Some social norms may continue to be seen in Ohio and other states if the recent findings of a new study are true. The paper in which the study’s findings are published examined many heterosexual couples and their economic viability. While many believe that men and women have equal rights, the two genders continue to have different pay grades. The researchers noted this and decided to create a whole study on the effects of this norm, which is often seen in marriages that turn into High Asset divorces.
According to the study, many men are still earning more than their wives, even during the ages between 22 and 34-a time when many couples are entering into their first marriages. The study found that many of these younger marriages have situations similar to the arguably outdated social norm that men earn more than women. Researchers reported that many of the women in these couples earn the same or slightly less. Fewer marriages in which the woman earned more than the man were seen during the research.

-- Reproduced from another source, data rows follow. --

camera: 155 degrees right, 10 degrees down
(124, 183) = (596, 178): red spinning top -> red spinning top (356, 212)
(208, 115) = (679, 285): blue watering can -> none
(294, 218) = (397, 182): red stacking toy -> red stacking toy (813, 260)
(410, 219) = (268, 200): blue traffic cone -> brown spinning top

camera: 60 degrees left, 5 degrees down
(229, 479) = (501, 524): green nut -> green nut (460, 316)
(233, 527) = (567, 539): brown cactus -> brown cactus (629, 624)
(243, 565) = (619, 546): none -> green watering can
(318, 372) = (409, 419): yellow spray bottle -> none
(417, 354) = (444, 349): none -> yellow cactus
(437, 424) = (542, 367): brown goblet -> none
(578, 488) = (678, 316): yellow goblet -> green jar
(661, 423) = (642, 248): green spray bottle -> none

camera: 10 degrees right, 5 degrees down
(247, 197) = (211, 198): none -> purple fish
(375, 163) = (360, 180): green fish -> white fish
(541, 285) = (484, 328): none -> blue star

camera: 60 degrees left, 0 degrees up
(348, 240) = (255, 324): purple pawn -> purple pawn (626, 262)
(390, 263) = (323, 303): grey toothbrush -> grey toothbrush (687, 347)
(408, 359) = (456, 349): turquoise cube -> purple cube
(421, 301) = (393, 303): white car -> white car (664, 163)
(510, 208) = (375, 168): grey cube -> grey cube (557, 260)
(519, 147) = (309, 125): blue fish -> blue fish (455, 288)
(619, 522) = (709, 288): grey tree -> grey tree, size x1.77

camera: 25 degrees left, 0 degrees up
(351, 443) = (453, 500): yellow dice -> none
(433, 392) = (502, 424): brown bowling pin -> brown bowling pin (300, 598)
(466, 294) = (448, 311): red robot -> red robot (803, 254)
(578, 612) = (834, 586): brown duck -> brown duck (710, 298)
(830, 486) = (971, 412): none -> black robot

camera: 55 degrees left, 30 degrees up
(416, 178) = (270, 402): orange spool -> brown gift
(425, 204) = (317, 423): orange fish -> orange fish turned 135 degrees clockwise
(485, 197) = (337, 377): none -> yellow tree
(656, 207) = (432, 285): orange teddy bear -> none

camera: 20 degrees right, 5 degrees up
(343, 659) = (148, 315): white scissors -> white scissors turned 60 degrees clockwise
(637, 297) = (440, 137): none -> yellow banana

According to the study, this drop-off in marriages as relative income earned by the woman increases and surpasses that of the man may be forcing some women to work less or not at all. It seems that some women who have the ability to earn as much as-if not more than-their husbands are deciding to live below their potential in order to keep the marriage stable.
Interestingly, household responsibilities are not divided as may be expected when a woman out-earns her husband. The study found that most women who earn less than their husbands take up more of the domestic responsibilities-the same applies when the woman earns more than her husband. Some speculate this may be in order to soothe the man’s feelings of economic inadequacy.